Proponents of a high-speed train to link California’s major
cities and compete with airlines for customers have set their
sights on South County.
Proponents of a high-speed train to link California’s major cities and compete with airlines for customers have set their sights on South County.
The proposed bullet train would need approval from the California legislature, plus voter approval for the state to issue $9 billion in bonds to help pay for it. It is also heavily dependent on a possible federal bond measure that the U.S. House’s Transportation Committee recently approved. That bond still needs approval by the full U.S. Congress and a presidential signature.

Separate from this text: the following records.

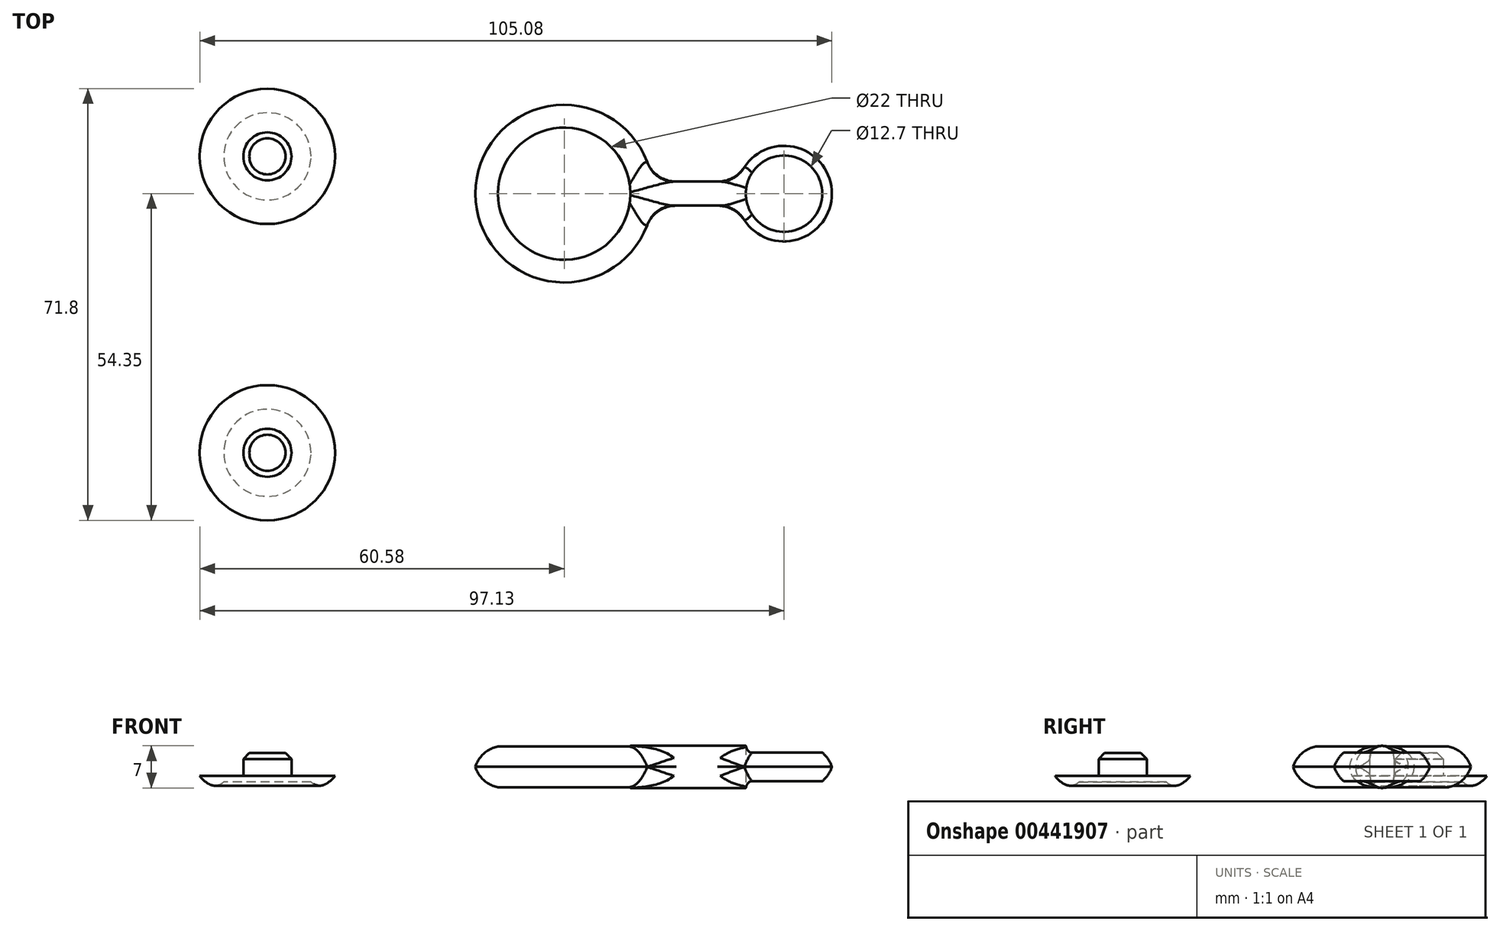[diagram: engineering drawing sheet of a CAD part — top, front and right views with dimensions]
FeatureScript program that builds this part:
annotation { "Feature Type Name" : "Feature", "Feature Type Description" : "" }
export const myFeature = defineFeature(function(context is Context, id is Id, definition is map)
    precondition{}
    {
        {
            var Q0;
            Q0=qCreatedBy(makeId("Top.planeOp"),FACE);
            var sketch = newSketch(context, id + "F0", { "sketchPlane" : qUnion([Q0])});
            skCircle(sketch, "E0", {"center": v(0, 0) * mm, "radius": 11 * mm});
            skArc(sketch, "E1.0", {"start": v(14.87, 2) * mm, "mid": v(-15, 0) * mm, "end": v(14.87, -2) * mm});
            skCircle(sketch, "E2", {"center": v(36.55, 0) * mm, "radius": 6.35 * mm});
            skArc(sketch, "E3", {"start": v(28.62, -2) * mm, "mid": v(44.73, 0) * mm, "end": v(28.62, 2) * mm});
            skLineSegment(sketch, "E4.0", {"start": v(14.87, -2) * mm, "end": v(28.62, -2) * mm});
            skLineSegment(sketch, "E5.0", {"start": v(14.87, 2) * mm, "end": v(28.62, 2) * mm});
            skSolve(sketch);
        }
        {
            var Q0;
            Q0=makeQuery(id+"F0.imprint","IMPRINT",FACE,{"disambiguationData":[TD([[makeQuery(id+"F0.imprint","IMPRINT",EDGE,{"derivedFrom":sQuery(id+"F0.wireOp",EDGE,"E0")}),-1.0]])]});
            extrude(context, id + "F1", {"entities" : qUnion([Q0]), "depth" : 7 * mm});
        }
        {
            var Q0;
            Q0=makeQuery(id+"F1.opExtrude","CAP_EDGE",EDGE,{"disambiguationData":[OSD([sQuery(id+"F0.wireOp",EDGE,"E1.0")])],"isStart":false});
            var Q1;
            Q1=makeQuery(id+"F1.opExtrude","CAP_EDGE",EDGE,{"disambiguationData":[OSD([sQuery(id+"F0.wireOp",EDGE,"E1.0")])],"isStart":true});
            var Q2;
            Q2=makeQuery(id+"F1.opExtrude","CAP_EDGE",EDGE,{"disambiguationData":[OSD([sQuery(id+"F0.wireOp",EDGE,"E3")])],"isStart":false});
            var Q3;
            Q3=makeQuery(id+"F1.opExtrude","CAP_EDGE",EDGE,{"disambiguationData":[OSD([sQuery(id+"F0.wireOp",EDGE,"E3")])],"isStart":true});
            fillet(context, id + "F2", {"entities" : qUnion([Q0, Q1, Q2, Q3]), "radius" : 5 * mm, "tangentPropagation" : true, "allowEdgeOverflow" : false});
        }
        {
            var Q0;
            Q0=makeQuery(id+"F1.opExtrude","CAP_EDGE",EDGE,{"disambiguationData":[OSD([sQuery(id+"F0.wireOp",EDGE,"E4.0")])],"isStart":false});
            var Q1;
            Q1=makeQuery(id+"F1.opExtrude","CAP_EDGE",EDGE,{"disambiguationData":[OSD([sQuery(id+"F0.wireOp",EDGE,"E5.0")])],"isStart":false});
            var Q2;
            Q2=makeQuery(id+"F1.opExtrude","CAP_EDGE",EDGE,{"disambiguationData":[OSD([sQuery(id+"F0.wireOp",EDGE,"E5.0")])],"isStart":true});
            var Q3;
            Q3=makeQuery(id+"F1.opExtrude","CAP_EDGE",EDGE,{"disambiguationData":[OSD([sQuery(id+"F0.wireOp",EDGE,"E4.0")])],"isStart":true});
            fillet(context, id + "F3", {"entities" : qUnion([Q0, Q1, Q2, Q3]), "radius" : 2 * mm, "allowEdgeOverflow" : false});
        }
        {
            var Q0;
            Q0=makeQuery(id+"F2.opFillet","BLEND_EDGE",EDGE,{"blendedFrom":[makeQuery(id+"F1.opExtrude","CAP_EDGE",EDGE,{"disambiguationData":[OSD([sQuery(id+"F0.wireOp",EDGE,"E1.0")])],"isStart":true}),makeQuery(id+"F1.opExtrude","SWEPT_FACE",FACE,{"disambiguationData":[OSD([sQuery(id+"F0.wireOp",EDGE,"E4.0")])]})],"blendedInto":[makeQuery(id+"F1.opExtrude","SWEPT_FACE",FACE,{"disambiguationData":[OSD([sQuery(id+"F0.wireOp",EDGE,"E4.0")])]})]});
            var Q1;
            Q1=makeQuery(id+"F2.opFillet","BLEND_EDGE",EDGE,{"blendedFrom":[makeQuery(id+"F1.opExtrude","CAP_EDGE",EDGE,{"disambiguationData":[OSD([sQuery(id+"F0.wireOp",EDGE,"E1.0")])],"isStart":false}),makeQuery(id+"F1.opExtrude","SWEPT_FACE",FACE,{"disambiguationData":[OSD([sQuery(id+"F0.wireOp",EDGE,"E4.0")])]})],"blendedInto":[makeQuery(id+"F1.opExtrude","SWEPT_FACE",FACE,{"disambiguationData":[OSD([sQuery(id+"F0.wireOp",EDGE,"E4.0")])]})]});
            var Q2;
            Q2=makeQuery(id+"F2.opFillet","BLEND_EDGE",EDGE,{"blendedFrom":[makeQuery(id+"F1.opExtrude","CAP_EDGE",EDGE,{"disambiguationData":[OSD([sQuery(id+"F0.wireOp",EDGE,"E1.0")])],"isStart":false}),makeQuery(id+"F1.opExtrude","SWEPT_FACE",FACE,{"disambiguationData":[OSD([sQuery(id+"F0.wireOp",EDGE,"E5.0")])]})],"blendedInto":[makeQuery(id+"F1.opExtrude","SWEPT_FACE",FACE,{"disambiguationData":[OSD([sQuery(id+"F0.wireOp",EDGE,"E5.0")])]})]});
            var Q3;
            Q3=makeQuery(id+"F2.opFillet","BLEND_EDGE",EDGE,{"blendedFrom":[makeQuery(id+"F1.opExtrude","CAP_EDGE",EDGE,{"disambiguationData":[OSD([sQuery(id+"F0.wireOp",EDGE,"E1.0")])],"isStart":true}),makeQuery(id+"F1.opExtrude","SWEPT_FACE",FACE,{"disambiguationData":[OSD([sQuery(id+"F0.wireOp",EDGE,"E5.0")])]})],"blendedInto":[makeQuery(id+"F1.opExtrude","SWEPT_FACE",FACE,{"disambiguationData":[OSD([sQuery(id+"F0.wireOp",EDGE,"E5.0")])]})]});
            var Q4;
            Q4=makeQuery(id+"F2.opFillet","BLEND_EDGE",EDGE,{"blendedFrom":[makeQuery(id+"F1.opExtrude","CAP_EDGE",EDGE,{"disambiguationData":[OSD([sQuery(id+"F0.wireOp",EDGE,"E3")])],"isStart":false}),makeQuery(id+"F1.opExtrude","SWEPT_FACE",FACE,{"disambiguationData":[OSD([sQuery(id+"F0.wireOp",EDGE,"E5.0")])]})],"blendedInto":[makeQuery(id+"F1.opExtrude","SWEPT_FACE",FACE,{"disambiguationData":[OSD([sQuery(id+"F0.wireOp",EDGE,"E5.0")])]})]});
            var Q5;
            Q5=makeQuery(id+"F2.opFillet","BLEND_EDGE",EDGE,{"blendedFrom":[makeQuery(id+"F1.opExtrude","CAP_EDGE",EDGE,{"disambiguationData":[OSD([sQuery(id+"F0.wireOp",EDGE,"E3")])],"isStart":true}),makeQuery(id+"F1.opExtrude","SWEPT_FACE",FACE,{"disambiguationData":[OSD([sQuery(id+"F0.wireOp",EDGE,"E5.0")])]})],"blendedInto":[makeQuery(id+"F1.opExtrude","SWEPT_FACE",FACE,{"disambiguationData":[OSD([sQuery(id+"F0.wireOp",EDGE,"E5.0")])]})]});
            var Q6;
            Q6=makeQuery(id+"F2.opFillet","BLEND_EDGE",EDGE,{"blendedFrom":[makeQuery(id+"F1.opExtrude","CAP_EDGE",EDGE,{"disambiguationData":[OSD([sQuery(id+"F0.wireOp",EDGE,"E3")])],"isStart":false}),makeQuery(id+"F1.opExtrude","SWEPT_FACE",FACE,{"disambiguationData":[OSD([sQuery(id+"F0.wireOp",EDGE,"E4.0")])]})],"blendedInto":[makeQuery(id+"F1.opExtrude","SWEPT_FACE",FACE,{"disambiguationData":[OSD([sQuery(id+"F0.wireOp",EDGE,"E4.0")])]})]});
            var Q7;
            Q7=makeQuery(id+"F2.opFillet","BLEND_EDGE",EDGE,{"blendedFrom":[makeQuery(id+"F1.opExtrude","CAP_EDGE",EDGE,{"disambiguationData":[OSD([sQuery(id+"F0.wireOp",EDGE,"E3")])],"isStart":true}),makeQuery(id+"F1.opExtrude","SWEPT_FACE",FACE,{"disambiguationData":[OSD([sQuery(id+"F0.wireOp",EDGE,"E4.0")])]})],"blendedInto":[makeQuery(id+"F1.opExtrude","SWEPT_FACE",FACE,{"disambiguationData":[OSD([sQuery(id+"F0.wireOp",EDGE,"E4.0")])]})]});
            fillet(context, id + "F4", {"entities" : qUnion([Q0, Q1, Q2, Q3, Q4, Q5, Q6, Q7]), "radius" : 5 * mm, "tangentPropagation" : true, "allowEdgeOverflow" : false});
        }
        {
            var Q0;
            Q0=qCreatedBy(makeId("Top.planeOp"),FACE);
            var sketch = newSketch(context, id + "F5", { "sketchPlane" : qUnion([Q0])});
            skCircle(sketch, "E6", {"center": v(-49.33, 6.2) * mm, "radius": 11.25 * mm});
            skSolve(sketch);
        }
        {
            var Q0;
            Q0=makeQuery(id+"F5.imprint","IMPRINT",FACE,{"disambiguationData":[TD([[makeQuery(id+"F5.imprint","IMPRINT",EDGE,{"derivedFrom":sQuery(id+"F5.wireOp",EDGE,"E6")}),1.0]])]});
            extrude(context, id + "F6", {"entities" : qUnion([Q0]), "depth" : 2 * mm});
        }
        {
            var Q0;
            Q0=makeQuery(id+"F6.opExtrude","CAP_FACE",FACE,{"disambiguationData":[OSD([sQuery(id+"F5.wireOp",EDGE,"E6")])],"isStart":false});
            var sketch = newSketch(context, id + "F7", { "sketchPlane" : qUnion([Q0])});
            skCircle(sketch, "E7", {"center": v(-49.33, 6.2) * mm, "radius": 4 * mm});
            skSolve(sketch);
        }
        {
            var Q0;
            Q0=makeQuery(id+"F7.imprint","IMPRINT",FACE,{"disambiguationData":[TD([[makeQuery(id+"F7.imprint","IMPRINT",EDGE,{"derivedFrom":sQuery(id+"F7.wireOp",EDGE,"E7")}),1.0]])]});
            extrude(context, id + "F8", {"entities" : qUnion([Q0]), "operationType" : NewBodyOperationType.ADD, "depth" : 3.8 * mm});
        }
        {
            var Q0;
            Q0=makeQuery(id+"F8.opExtrude","CAP_EDGE",EDGE,{"disambiguationData":[OSD([sQuery(id+"F7.wireOp",EDGE,"E7")])],"isStart":false});
            chamfer(context, id + "F9", {"entities" : qUnion([Q0]), "width" : 1 * mm, "tangentPropagation" : true});
        }
        {
            var Q0;
            Q0=makeQuery(id+"F6.opExtrude","CAP_EDGE",EDGE,{"disambiguationData":[OSD([sQuery(id+"F5.wireOp",EDGE,"E6")])],"isStart":true});
            fillet(context, id + "F10", {"entities" : qUnion([Q0]), "radius" : 5 * mm, "tangentPropagation" : true, "allowEdgeOverflow" : false});
        }
        {
            var Q0;
            Q0=makeQuery(id+"F6.opExtrude","CAP_FACE",FACE,{"disambiguationData":[OSD([sQuery(id+"F5.wireOp",EDGE,"E6")])],"isStart":true});
            extrude(context, id + "F11", {"entities" : qUnion([Q0]), "operationType" : NewBodyOperationType.REMOVE, "oppositeDirection" : true, "depth" : 1 * mm});
        }
        {
            var Q0;
            {var subQ0=sQuery(id+"F5.wireOp",EDGE,"E6");Q0=makeQuery(id+"F11.boolean.opBoolean","MERGE",EDGE,{"derivedFrom":[makeQuery(id+"F10.opFillet","BLEND_EDGE",EDGE,{"blendedFrom":[makeQuery(id+"F6.opExtrude","CAP_EDGE",EDGE,{"disambiguationData":[OSD([subQ0])],"isStart":true}),makeQuery(id+"F6.opExtrude","CAP_FACE",FACE,{"disambiguationData":[OSD([subQ0])],"isStart":true})],"blendedInto":[makeQuery(id+"F6.opExtrude","CAP_FACE",FACE,{"disambiguationData":[OSD([subQ0])],"isStart":true})]}),makeQuery(id+"F11.opExtrude","CAP_EDGE",EDGE,{"disambiguationData":[OSD([subQ0])],"isStart":true})]});}
            fillet(context, id + "F12", {"entities" : qUnion([Q0]), "radius" : 2 * mm, "tangentPropagation" : true, "allowEdgeOverflow" : false});
        }
        {
            var Q0;
            Q0=makeQuery(id+"F6.opExtrude","SWEPT_BODY",BODY,{"disambiguationData":[OSD([sQuery(id+"F5.wireOp",EDGE,"E6")])]});
            transform(context, id + "F13", {"entities" : qUnion([Q0]), "transformType" : TransformType.TRANSLATION_3D, "dx" : 0 * mm, "dy" : -49.3 * mm, "dz" : 0 * mm, "makeCopy" : true});
        }
    });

The California High Speed Rail Authority has listed two possible South County routes for the still-on-the-drawing-board bullet train: south along Monterey Highway through Morgan Hill and then east into Henry W. Coe State Park, or it could instead continue to Gilroy and then head east to climb Pacheco Pass. South County would serve to link the Bay Area and the Central Valley.
The idea to send the 200-mph, $25-billion bullet train speeding through the state’s second-largest park has environmentalists, understandably, up in arms.
“… To have a 200 miles per hour train coming through a protected state park is irresponsible and ridiculous,” Dennis Pinion, director of Advocates for Coe Park, told reporter Zeb Carabello. “… You can’t estimate what you would lose in the park because it can’t be replaced.”
He’s right.
The Pacheco Pass alternative would likely cost more to accomplish, due largely to the multiple land owners with whom the railroad authority would have to negotiate, but when compared to the priceless, pristine wilderness a bullet train would threaten in Coe Park, it’s a no-brainer.
Unlike Gilroy Mayor Tom Springer, who has already pooh-poohed the bullet train idea (he’d prefer to spend the $25 billion on more freeways), we’re not ready to just dismiss the entire concept of a high-speed railway connecting San Diego, Los Angeles, the Central Valley, the Bay Area and Sacramento.
But, if the funding and voter gods smile on the bullet train, allowing it to become a reality, it shouldn’t make tracks through Coe Park.